In the beginning, Goris had many “connected people” who wanted to help him and the company get introductions to make a quick and high-valuation fundraise. That approach was not the best for Boon Logic.
“Higher valuations early require higher valuations later,” he says. “Higher valuation can complicate your raise and reduce your flexibility in subsequent rounds. A friend of mine — he's also a co-founder — said, ‘If you're going to get creative and unconventional on your fundraise at the beginning, be prepared to be creative and unconventional at the later stages or at an exit.’ What he means by that is, hey, that's fine, but there's a standard way that investors like to look at these things because they can contextualize it and they know kind of levers they can pull. If you get creative, that may create obstacles later down the road for money to potentially want to come in. They may think, ‘It looks messy, looks complicated. I don't like how this is structured,’ or they're going to end up levering up, and it's not going to be a great fit for all parties.”
Another key to making a deal happen is transparency. Without it, a deal can abruptly fall apart.

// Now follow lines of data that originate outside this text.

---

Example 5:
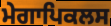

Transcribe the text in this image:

ਮੇਗਾਪਿਕਲਸ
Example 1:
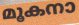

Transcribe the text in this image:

മൂകനാ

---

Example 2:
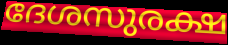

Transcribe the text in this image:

ദേശസുരക്ഷ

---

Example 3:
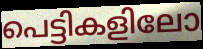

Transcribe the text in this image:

പെട്ടികളിലോ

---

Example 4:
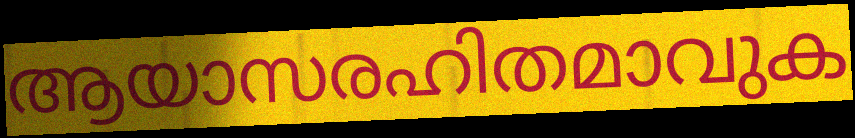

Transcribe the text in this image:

ആയാസരഹിതമാവുക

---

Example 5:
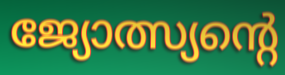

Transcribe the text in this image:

ജ്യോത്സ്യന്റെ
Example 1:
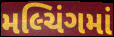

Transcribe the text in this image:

મલ્ચિંગમાં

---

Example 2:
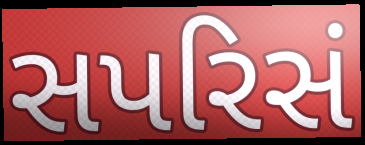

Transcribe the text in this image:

સપરિસં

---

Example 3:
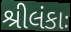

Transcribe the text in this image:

શ્રીલંકાઃ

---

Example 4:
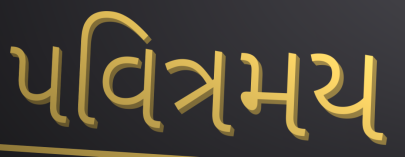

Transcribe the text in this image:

પવિત્રમય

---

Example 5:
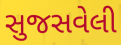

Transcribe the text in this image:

સુજસવેલી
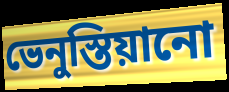
ভেনুস্তিয়ানো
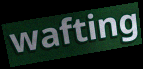
wafting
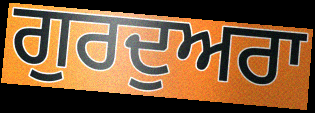
ਗੁਰਦੁਅਰਾ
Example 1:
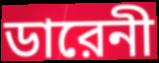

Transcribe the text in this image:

ডারেনী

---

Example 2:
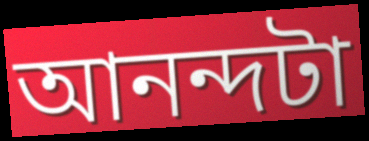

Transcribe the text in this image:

আনন্দটা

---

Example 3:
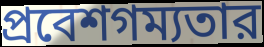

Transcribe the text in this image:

প্রবেশগম্যতার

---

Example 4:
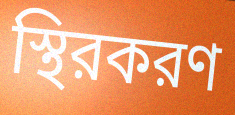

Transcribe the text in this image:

স্থিরকরণ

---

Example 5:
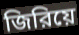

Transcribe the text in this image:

জিরিয়ে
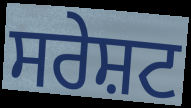
ਸਰੇਸ਼ਟ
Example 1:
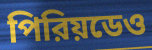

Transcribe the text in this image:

পিরিয়ডেও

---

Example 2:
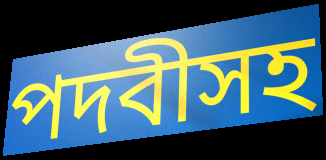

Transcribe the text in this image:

পদবীসহ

“I think transparency is everything,” Goris says. “It's our first core value. Good investors are going to ask questions that force a level of transparency. We always want to get ahead of those questions. You want to kind of lead with some of those to say, ‘Hey, I'm offering these things up.’

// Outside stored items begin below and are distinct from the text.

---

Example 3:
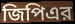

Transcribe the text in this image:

জিপিএর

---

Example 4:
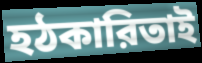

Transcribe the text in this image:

হঠকারিতাই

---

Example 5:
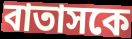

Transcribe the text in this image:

বাতাসকে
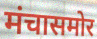
मंचासमोर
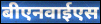
बीएनवाईएस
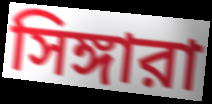
সিঙ্গারা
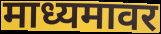
माध्यमावर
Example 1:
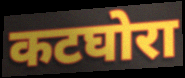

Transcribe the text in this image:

कटघोरा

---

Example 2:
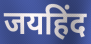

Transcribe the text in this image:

जयहिंद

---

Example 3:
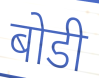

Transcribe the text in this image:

बोडी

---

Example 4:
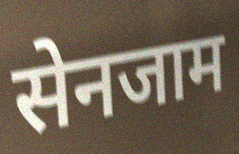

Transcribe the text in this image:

सेनजाम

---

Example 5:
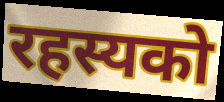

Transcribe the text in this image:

रहस्यको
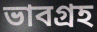
ভাবগ্রহ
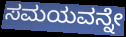
ಸಮಯವನ್ನೇ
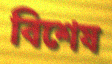
বিশেষ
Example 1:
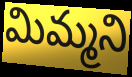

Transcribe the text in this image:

మిమ్మని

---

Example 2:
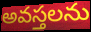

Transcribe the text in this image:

అవస్తలను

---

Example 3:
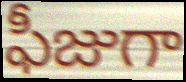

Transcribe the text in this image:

ఫీజుగా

“During the due diligence process, we've said things like, ‘Hey, we've got some warts as a startup, and we segue into kind of talking about those mistakes and ways that we're still working through them. Experienced investors aren't going to be surprised by this. Surprises can frustrate these individuals; it's always good to be honest.”
Boon Logic CEO Grant Goris spoke on the Smart Business Dealmakers Podcast about his company, how it has raised capital, and what the future holds for artificial intelligence and inspection technology.